Week nine: I am writing in the sand
Any little clue that could help me understand
Every whispered secret, every muffled sigh
Every half-truth that was added to a lie

Amid the desire to try and piece together what they could have done to not have the tragedy take place, the song delves into deep waters on the topic of depression, suicide, hope, and forgiveness.

One of my favorite Newsboys lyrics is the at the beginning of the second verse.

Maybe this world is a barren place for a soul
Prone to get lost
But heaven still hounds from the smallest sounds
To the cries of the storm-tosed

Throughout my life I've heard Christians talk about going for treatment for physical ailments.  Very few encourage people with cancer to just read the Bible, pray more, and so forth to fix what is wrong with them.  But, far too often mental health issues are chalked up to being a sin issue, and nothing more.  I remember a young lady standing up in church and asking for prayer because she was dealing with depression.  A man stood up after her and told her to pray more, read her Bible, and get rid of sin in her life and the issue would go away.  As someone who also deals with depression, I built up higher walls after his outburst, knowing that wasn't a safe place to share.

The song quickly moves from anger to bargaining.

Silence all, nobody breathe
How in the world could you just leave?
You promised you would
Silence that evil with good

Hear me out, I have the floor
I'll give you my tears, I'll listen more
You promised you would
Overcome evil with good

As the song moves on, we start to see questions about depression, and suicide and spiritual issues come to the forefront.  

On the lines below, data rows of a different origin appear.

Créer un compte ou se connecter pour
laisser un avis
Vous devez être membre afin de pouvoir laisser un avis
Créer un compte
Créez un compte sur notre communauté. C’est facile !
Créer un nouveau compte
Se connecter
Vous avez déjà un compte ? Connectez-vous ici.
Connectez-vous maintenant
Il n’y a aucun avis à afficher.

A Child of the Kingdom; still an invalid
Forgive her, please Father
She don't know what she did

Is suicide an unforgivable sin?  Does the status of one's mental health change our thoughts on this subject?  Do we as followers of Jesus play a role in such a person's death, if we deny them the help that they may need?  I like how this young lady is described.  "A child of the Kingdom; still an invalid."  Aren't we all broken in one way or another?  Does our brokenness make us any less a child of the Kingdom?  

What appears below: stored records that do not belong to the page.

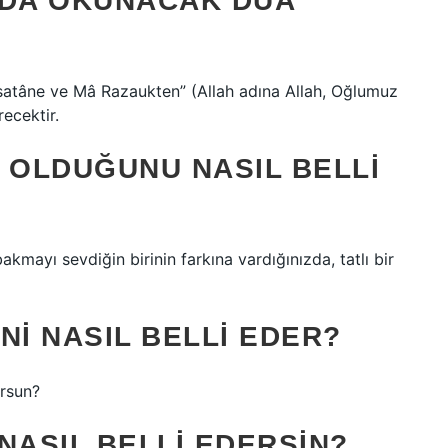
INDA OKUNACAK DUA
satâne ve Mâ Razaukten” (Allah adına Allah, Oğlumuz
ecektir.
 OLDUĞUNU NASIL BELLI
ayı sevdiğin birinin farkına vardığınızda, tatlı bir
INI NASIL BELLI EDER?
orsun?
NASIL BELLI EDERSIN?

Then we have to think about what Jesus did on the cross.  If the gift of forgiveness and salvation are dependent on what we do, or don't do, how does this change our view of what salvation is?

Silence all, now go to sleep
The water's free, the well is deep
How can we return
That which we never could earn?

There are many questions that this side of eternity I'm not sure we will ever find answers to.  So, eventually we need to trust God to do what is right and leave it up to Him.

God, I long to see her face
We haven't a hope
Beyond Your grace
I know that You will
Overcome evil
For good

And there we have it.  "We haven't a hope beyond (God's) grace.  

These two songs aren't your typical 90's Christian songs.  They delve into topics that are uncomfortable.  They ask questions that aren't easy to answer, if we can answer them at all.  And that's probably why they weren't the hits.  As a 16 year old, I skipped these songs because they weren't peppy and fun.  As a 44 year old, they mean a lot more to me than their more popular tracks on the album.  Nowadays, I find myself skipping the hits to find the gems buried deeper.  And one of the lessons I'm learning to accept more and more is it's ok to have Jesus and a therapist and good music that makes me think.